(Saved entries)
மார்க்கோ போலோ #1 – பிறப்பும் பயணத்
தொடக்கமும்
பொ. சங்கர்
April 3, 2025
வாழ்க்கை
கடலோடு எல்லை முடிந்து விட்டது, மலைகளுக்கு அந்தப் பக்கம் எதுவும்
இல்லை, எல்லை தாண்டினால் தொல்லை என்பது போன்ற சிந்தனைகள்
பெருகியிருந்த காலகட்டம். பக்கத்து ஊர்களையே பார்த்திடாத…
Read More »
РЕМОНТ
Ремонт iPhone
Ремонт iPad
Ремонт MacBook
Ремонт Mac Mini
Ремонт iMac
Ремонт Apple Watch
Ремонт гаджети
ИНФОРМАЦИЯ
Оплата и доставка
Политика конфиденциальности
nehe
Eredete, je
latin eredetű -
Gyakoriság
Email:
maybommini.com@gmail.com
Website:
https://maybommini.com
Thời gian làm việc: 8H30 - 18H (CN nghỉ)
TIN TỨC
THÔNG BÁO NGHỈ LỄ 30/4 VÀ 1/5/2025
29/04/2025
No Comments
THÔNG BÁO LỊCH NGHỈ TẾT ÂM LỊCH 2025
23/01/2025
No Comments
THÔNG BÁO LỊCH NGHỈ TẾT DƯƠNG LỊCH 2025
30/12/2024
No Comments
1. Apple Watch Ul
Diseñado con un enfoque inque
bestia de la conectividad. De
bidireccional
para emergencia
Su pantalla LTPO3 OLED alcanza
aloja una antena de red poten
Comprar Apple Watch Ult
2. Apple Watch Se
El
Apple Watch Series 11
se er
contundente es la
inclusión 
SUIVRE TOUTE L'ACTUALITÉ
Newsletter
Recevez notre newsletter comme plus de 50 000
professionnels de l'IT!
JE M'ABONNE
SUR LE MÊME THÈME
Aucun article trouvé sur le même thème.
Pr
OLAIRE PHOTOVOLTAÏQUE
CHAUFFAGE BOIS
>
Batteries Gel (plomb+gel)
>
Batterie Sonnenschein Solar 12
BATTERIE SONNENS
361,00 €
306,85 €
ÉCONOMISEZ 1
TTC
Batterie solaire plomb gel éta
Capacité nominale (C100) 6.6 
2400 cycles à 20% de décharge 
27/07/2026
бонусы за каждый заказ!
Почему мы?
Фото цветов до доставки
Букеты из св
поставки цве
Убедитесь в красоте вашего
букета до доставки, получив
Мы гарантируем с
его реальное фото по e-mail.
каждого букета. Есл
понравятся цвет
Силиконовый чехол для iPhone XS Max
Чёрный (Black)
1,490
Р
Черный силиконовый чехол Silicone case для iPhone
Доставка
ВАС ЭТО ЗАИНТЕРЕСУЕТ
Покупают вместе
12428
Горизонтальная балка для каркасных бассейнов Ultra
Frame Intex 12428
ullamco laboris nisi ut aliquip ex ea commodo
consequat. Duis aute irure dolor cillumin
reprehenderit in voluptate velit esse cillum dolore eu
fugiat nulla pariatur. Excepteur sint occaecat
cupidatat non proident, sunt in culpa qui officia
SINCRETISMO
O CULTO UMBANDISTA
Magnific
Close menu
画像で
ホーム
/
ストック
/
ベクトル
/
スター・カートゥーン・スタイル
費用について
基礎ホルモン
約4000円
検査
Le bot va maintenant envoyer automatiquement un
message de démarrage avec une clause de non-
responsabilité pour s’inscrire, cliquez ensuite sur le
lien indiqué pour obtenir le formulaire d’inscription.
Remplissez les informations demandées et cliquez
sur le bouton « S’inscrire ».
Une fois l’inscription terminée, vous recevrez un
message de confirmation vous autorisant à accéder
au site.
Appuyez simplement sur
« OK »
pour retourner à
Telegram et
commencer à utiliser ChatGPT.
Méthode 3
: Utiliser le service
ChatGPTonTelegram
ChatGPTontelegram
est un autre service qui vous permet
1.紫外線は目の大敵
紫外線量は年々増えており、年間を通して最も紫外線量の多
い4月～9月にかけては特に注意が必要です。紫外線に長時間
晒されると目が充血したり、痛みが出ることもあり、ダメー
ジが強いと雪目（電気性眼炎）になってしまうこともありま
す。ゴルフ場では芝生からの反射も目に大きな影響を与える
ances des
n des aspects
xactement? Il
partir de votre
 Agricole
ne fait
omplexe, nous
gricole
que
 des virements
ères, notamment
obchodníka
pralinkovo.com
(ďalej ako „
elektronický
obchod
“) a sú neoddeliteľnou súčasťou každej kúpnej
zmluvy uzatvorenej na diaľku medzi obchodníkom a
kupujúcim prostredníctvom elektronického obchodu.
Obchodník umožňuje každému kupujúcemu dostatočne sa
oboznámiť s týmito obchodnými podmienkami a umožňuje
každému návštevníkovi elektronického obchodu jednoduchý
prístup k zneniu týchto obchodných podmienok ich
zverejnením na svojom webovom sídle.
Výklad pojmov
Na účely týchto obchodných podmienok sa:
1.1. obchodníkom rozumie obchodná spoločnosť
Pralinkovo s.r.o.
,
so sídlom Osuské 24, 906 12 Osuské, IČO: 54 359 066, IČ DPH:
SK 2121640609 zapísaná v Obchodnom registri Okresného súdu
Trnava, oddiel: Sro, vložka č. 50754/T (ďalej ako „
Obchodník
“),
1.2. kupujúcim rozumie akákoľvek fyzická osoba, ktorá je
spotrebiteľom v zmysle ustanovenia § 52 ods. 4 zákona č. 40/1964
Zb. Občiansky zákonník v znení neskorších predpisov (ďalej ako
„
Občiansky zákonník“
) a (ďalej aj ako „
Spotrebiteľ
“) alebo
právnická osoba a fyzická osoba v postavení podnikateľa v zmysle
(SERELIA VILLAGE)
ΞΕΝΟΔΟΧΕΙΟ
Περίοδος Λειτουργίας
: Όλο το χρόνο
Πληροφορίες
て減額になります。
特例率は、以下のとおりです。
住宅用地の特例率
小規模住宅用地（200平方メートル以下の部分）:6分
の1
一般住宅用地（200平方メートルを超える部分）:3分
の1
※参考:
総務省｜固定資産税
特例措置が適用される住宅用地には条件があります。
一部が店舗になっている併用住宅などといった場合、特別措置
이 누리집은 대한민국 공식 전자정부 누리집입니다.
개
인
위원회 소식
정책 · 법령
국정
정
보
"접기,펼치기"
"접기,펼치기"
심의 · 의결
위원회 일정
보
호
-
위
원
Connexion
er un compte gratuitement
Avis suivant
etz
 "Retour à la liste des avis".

> WORK INSTRUCTIONS
Return word for word the lines above from the line with "Diseñado con un enfoque inque" to the line with "Силиконовый чехол для iPhone XS Max", including both and leaving out all others.

> FINISHED EXERCISE
Diseñado con un enfoque inque
bestia de la conectividad. De
bidireccional
para emergencia
Su pantalla LTPO3 OLED alcanza
aloja una antena de red poten
Comprar Apple Watch Ult
2. Apple Watch Se
El
Apple Watch Series 11
se er
contundente es la
inclusión 
SUIVRE TOUTE L'ACTUALITÉ
Newsletter
Recevez notre newsletter comme plus de 50 000
professionnels de l'IT!
JE M'ABONNE
SUR LE MÊME THÈME
Aucun article trouvé sur le même thème.
Pr
OLAIRE PHOTOVOLTAÏQUE
CHAUFFAGE BOIS
>
Batteries Gel (plomb+gel)
>
Batterie Sonnenschein Solar 12
BATTERIE SONNENS
361,00 €
306,85 €
ÉCONOMISEZ 1
TTC
Batterie solaire plomb gel éta
Capacité nominale (C100) 6.6 
2400 cycles à 20% de décharge 
27/07/2026
бонусы за каждый заказ!
Почему мы?
Фото цветов до доставки
Букеты из св
поставки цве
Убедитесь в красоте вашего
букета до доставки, получив
Мы гарантируем с
его реальное фото по e-mail.
каждого букета. Есл
понравятся цвет
Силиконовый чехол для iPhone XS Max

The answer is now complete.